Retype each entry verbatim. Do not include the images.

··· Information shown ···

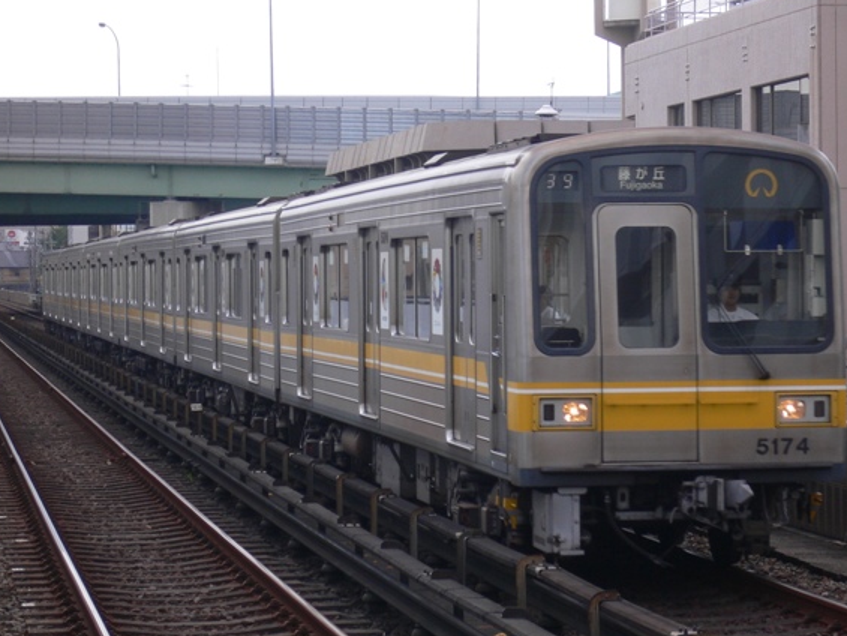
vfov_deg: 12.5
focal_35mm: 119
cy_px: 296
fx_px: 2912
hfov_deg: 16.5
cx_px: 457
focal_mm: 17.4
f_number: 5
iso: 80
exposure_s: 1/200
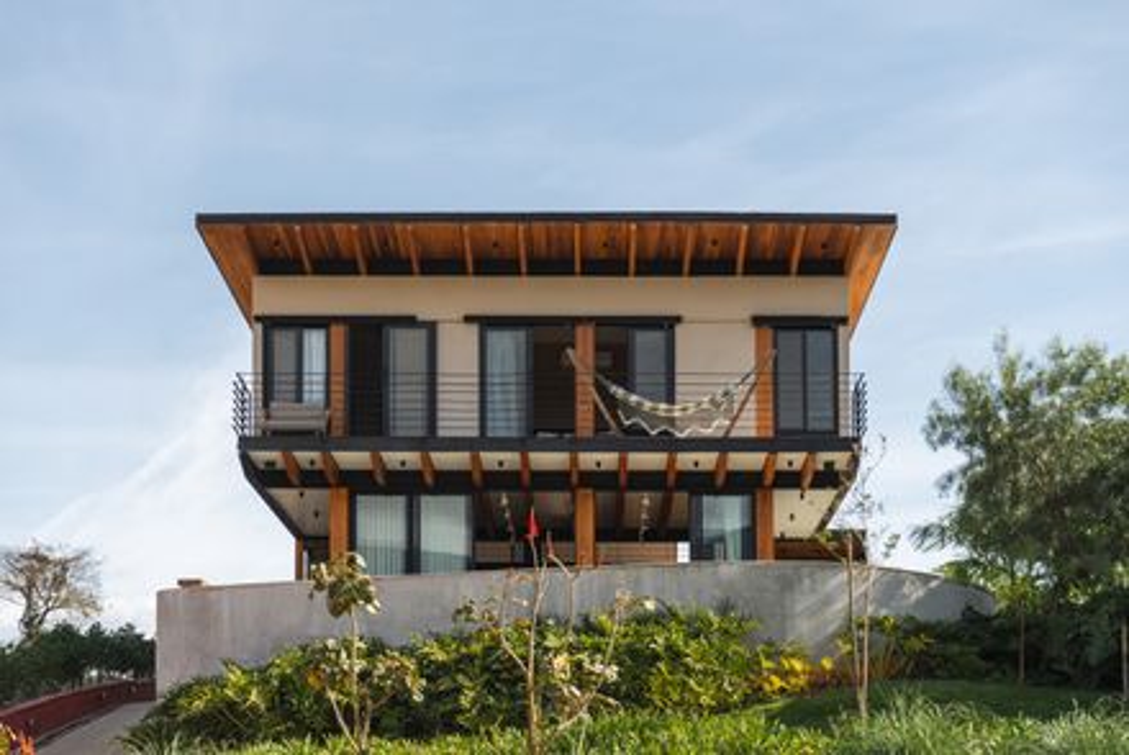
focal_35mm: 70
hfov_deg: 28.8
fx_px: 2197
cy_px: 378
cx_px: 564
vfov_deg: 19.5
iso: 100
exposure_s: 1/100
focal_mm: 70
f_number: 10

···

Result of the task ::
vfov_deg: 12.5
focal_35mm: 119
cy_px: 296
fx_px: 2912
hfov_deg: 16.5
cx_px: 457
focal_mm: 17.4
f_number: 5
iso: 80
exposure_s: 1/200
focal_35mm: 70
hfov_deg: 28.8
fx_px: 2197
cy_px: 378
cx_px: 564
vfov_deg: 19.5
iso: 100
exposure_s: 1/100
focal_mm: 70
f_number: 10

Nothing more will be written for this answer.